I’ve also still been grappling with my previous project, “In Pursuit of Black Noise,” as it has been featured in a couple of online exhibitions. It’s so strange now having that project be in the world knowing it is fully unfinished and maybe I will never finished its current form (although I am in the process of writing a zine or experimental essay to go along with it)!
Even stranger that it was brought up in proximity to Tyler Mitchell’s “Black Nonsense” project, probably because the use of the word “noise.” The review and comparison wasn’t negative but I did feel implicated in a sort of argument about words to which I have less of an opinion on.
And it all reminded me that Noise has a negative connotation (and rightfully so). It also reminded me that I’m often expected to have answers to the point where I stubbornly announce that I am unconcerned with providing answers, whether that be true or not.
The real issue is in the need to be both true and fixed (in meaning and comprehension).
Sound is none of these things, which is why I’ve gravitated toward it. What is true about sound is that it always exists, it is constant in that matter. But beyond that it becomes rather unstable.
The more I tap into myself and try to understand this world around me, the more I see how unstable it is. Race, Gender, Space, Time are all unraveling. I put all those things in capital because I’m referring to the White Supremacist projects of Race, Gender, etc. We feel it in our body even if we choose to ignore. We feel it in our body even if we try to apply order through language. And yet it all feels very unstable.
This instability is the space where I’d like to focus. That and projections, the way we try to construct meaning, to our material world.
Tina Campt talks about the haptic experience of sound and how it touches us. In order to hear and experience sound, we must be touched by it. It must grace our body. Sometimes it’s a delicate rumble, sometimes its nauseauting, someteimes its ephereal, sometimes its violent. Be it a whisper, the fireworks that felt like they would never end, or the sonic weapons used by cops during the Black Lives Matter protests. There are also sounds that we do not hear through our ears but still impact our bodies.
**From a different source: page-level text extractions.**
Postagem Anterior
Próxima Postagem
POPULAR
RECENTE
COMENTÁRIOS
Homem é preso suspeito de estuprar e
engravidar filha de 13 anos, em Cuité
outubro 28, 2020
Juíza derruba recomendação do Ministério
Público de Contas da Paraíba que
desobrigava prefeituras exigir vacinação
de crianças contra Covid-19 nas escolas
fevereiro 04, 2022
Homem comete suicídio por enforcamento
Moving toward noise, it was often used as a descriptor to mark the sounds from black people as unintelligible, lacking, inferior, ugly. The word being used to contrast music and sound. Noise often defied being put into the format of a traditional score or sheet music and if it couldn’t be written then it couldn’t be verified and it couldn’t receive things like royalties and copyright protection. Noise. I have also read about noise being associated with lower class. Being forced to be in environments where there is constant noise and no protection from it. Noise. But regardless of how it has been theorized or talked about, what feels clear is that noise transcends boundaries and maybe even destroys them. Noise fills up space and demands attention, whether you like it or not. Noise prioritizes a sensory experience. You can try tot project onto it but your projections may return nothing concrete or useful. Noise forces you to feel and reckon with your body. This is the space where I’d like you join me. This is my pursuit.